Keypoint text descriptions
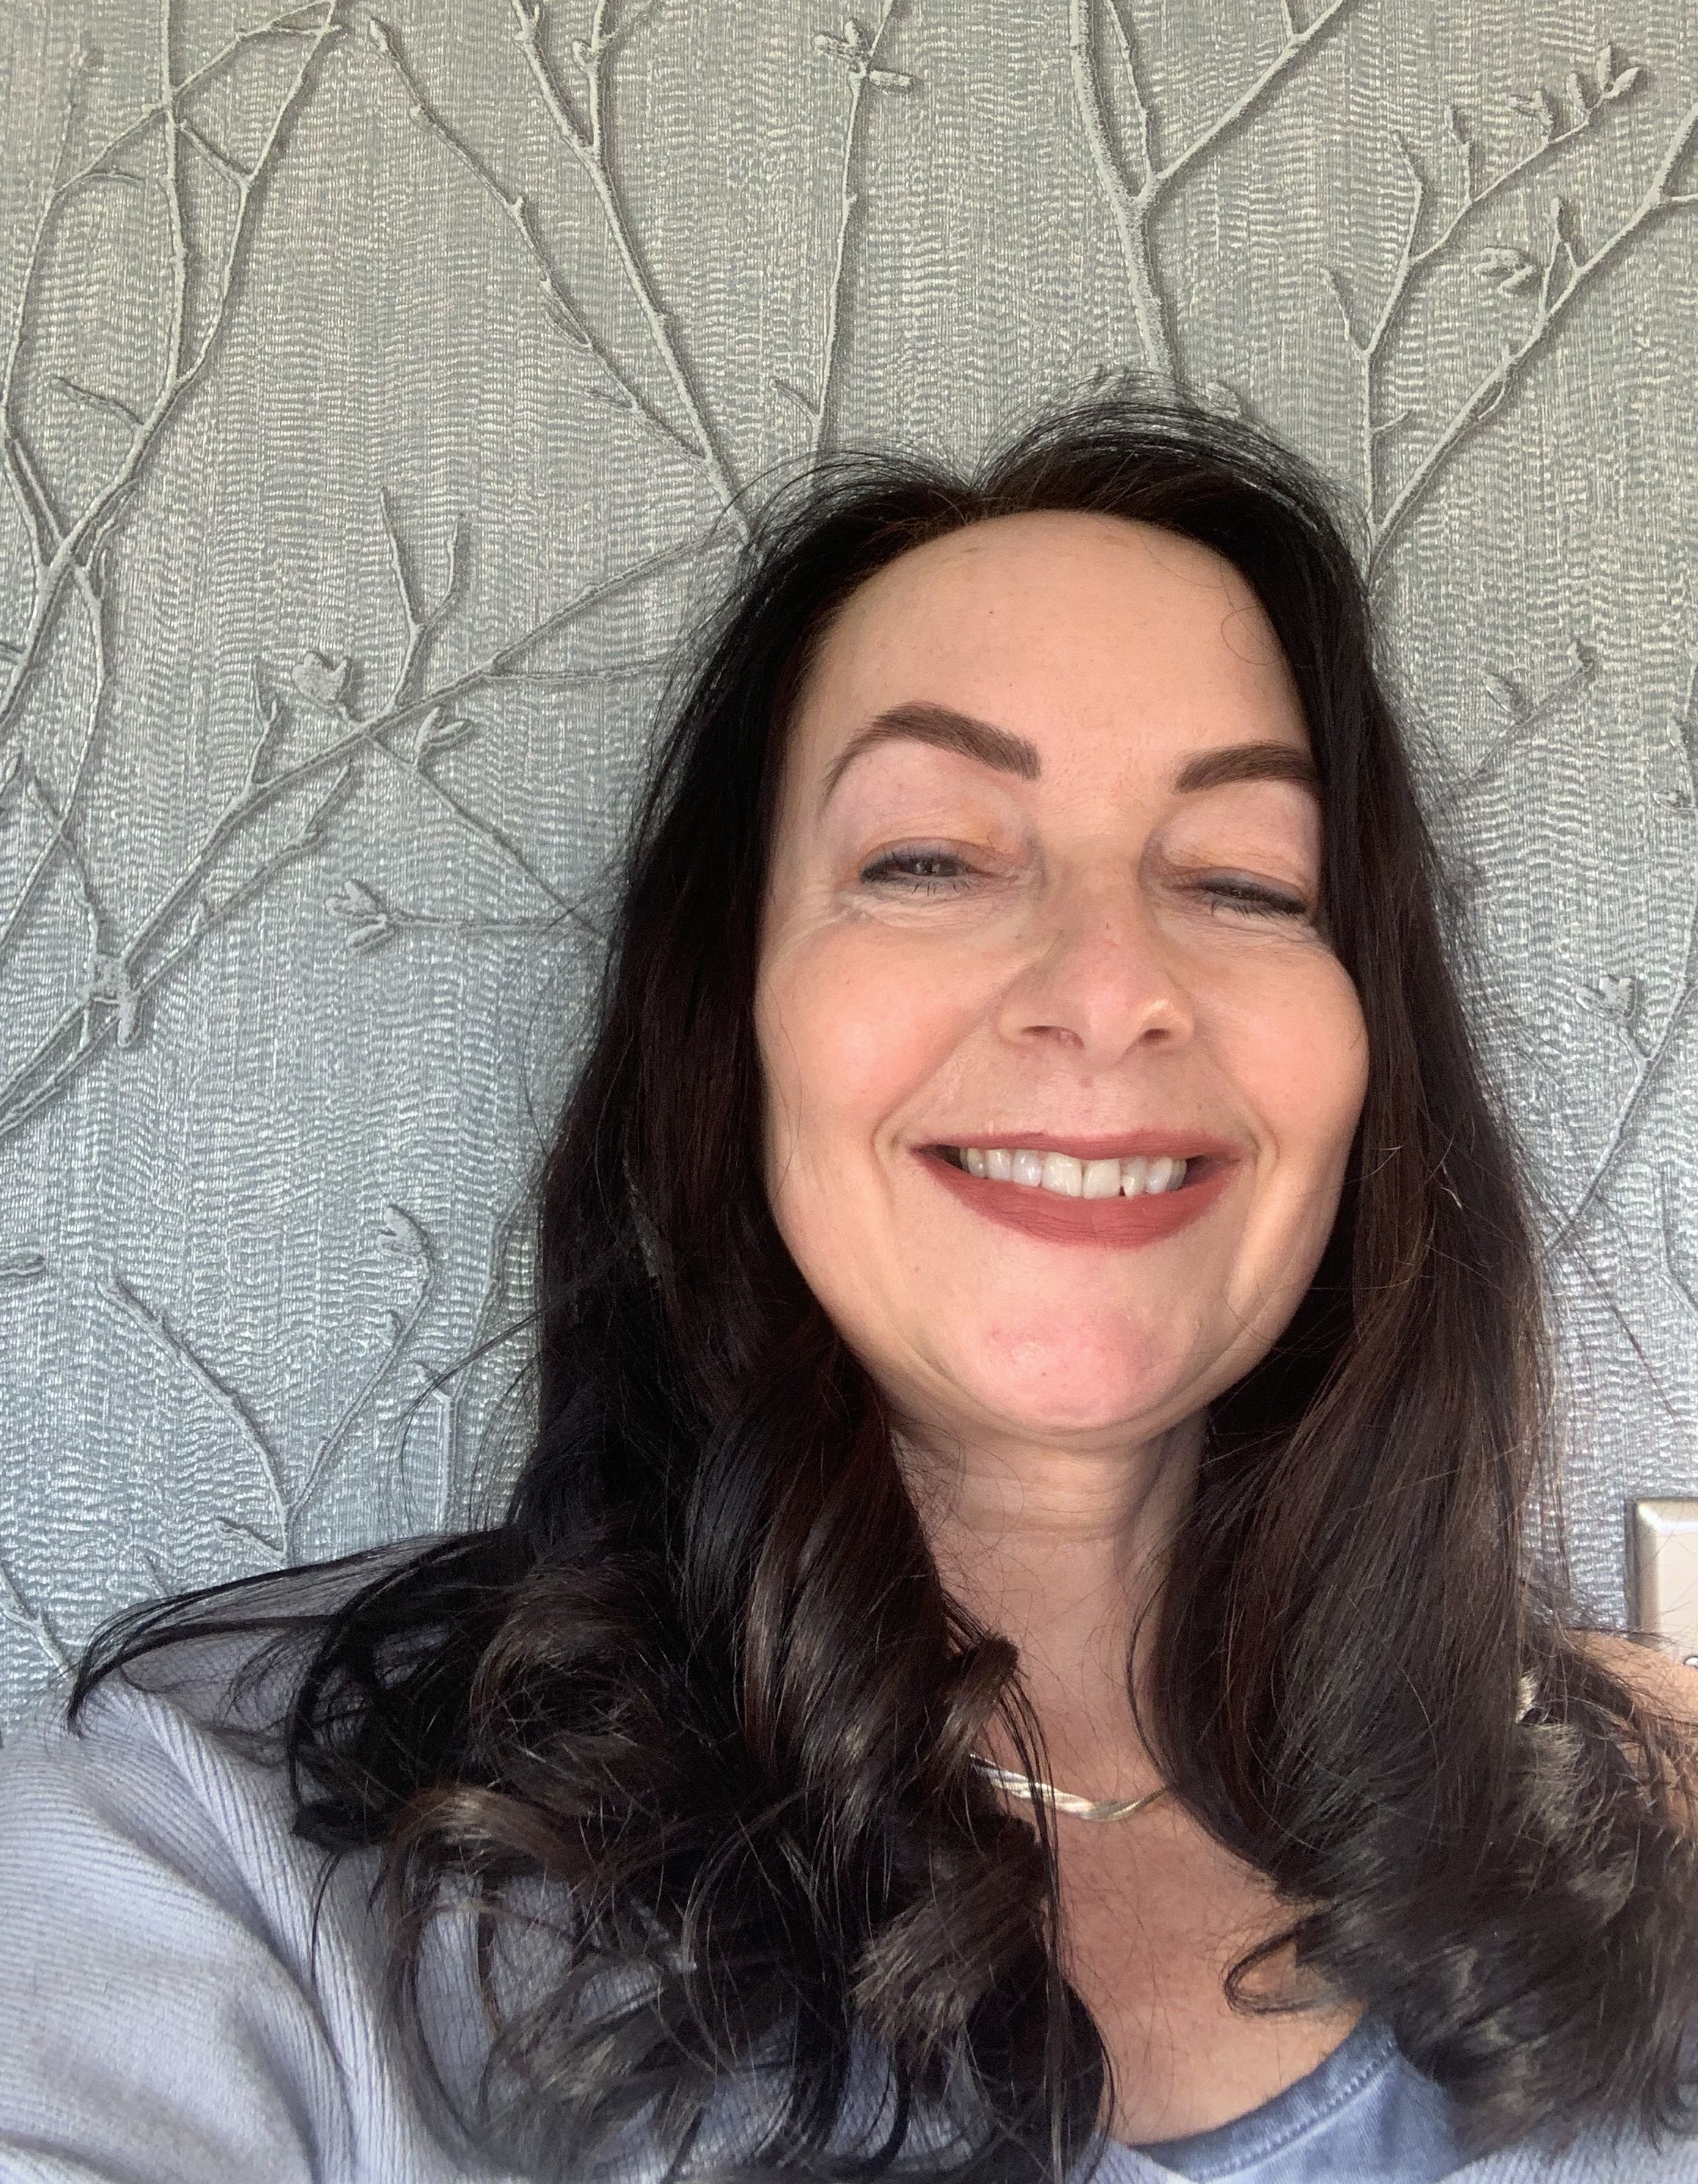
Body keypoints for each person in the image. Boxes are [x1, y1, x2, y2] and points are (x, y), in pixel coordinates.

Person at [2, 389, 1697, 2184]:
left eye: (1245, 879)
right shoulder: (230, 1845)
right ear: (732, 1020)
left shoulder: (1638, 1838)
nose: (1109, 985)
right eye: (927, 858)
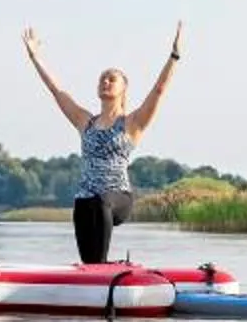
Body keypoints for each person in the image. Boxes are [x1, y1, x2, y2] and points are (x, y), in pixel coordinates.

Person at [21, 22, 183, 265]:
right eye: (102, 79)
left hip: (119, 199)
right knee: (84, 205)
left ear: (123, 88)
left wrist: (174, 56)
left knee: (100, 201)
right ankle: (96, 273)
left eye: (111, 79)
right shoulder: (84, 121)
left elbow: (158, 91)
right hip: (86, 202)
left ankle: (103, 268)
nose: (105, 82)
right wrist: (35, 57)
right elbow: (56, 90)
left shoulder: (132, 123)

Problem: The entries need to be restated exactly, and their pictures left out.

Output for this task:
Body keypoints for each person in the image. Boxes are [x1, y1, x2, y2] and points are (x, y), in pixel coordinates.

Person at [2, 389, 1697, 2184]:
left eye: (1245, 879)
right shoulder: (230, 1845)
right ear: (732, 1020)
left shoulder: (1638, 1838)
nose: (1109, 985)
right eye: (927, 858)
Body keypoints for each person in the image. Boxes are [x1, y1, x2, y2] and points are (x, y), in pixel coordinates.

Person at [21, 22, 183, 265]:
right eye: (102, 79)
left hip: (119, 199)
right knee: (84, 205)
left ear: (123, 88)
left wrist: (174, 56)
left knee: (100, 201)
right ankle: (96, 273)
left eye: (111, 79)
right shoulder: (84, 121)
left elbow: (158, 91)
right hip: (86, 202)
left ankle: (103, 268)
nose: (105, 82)
right wrist: (35, 57)
right elbow: (56, 90)
left shoulder: (132, 123)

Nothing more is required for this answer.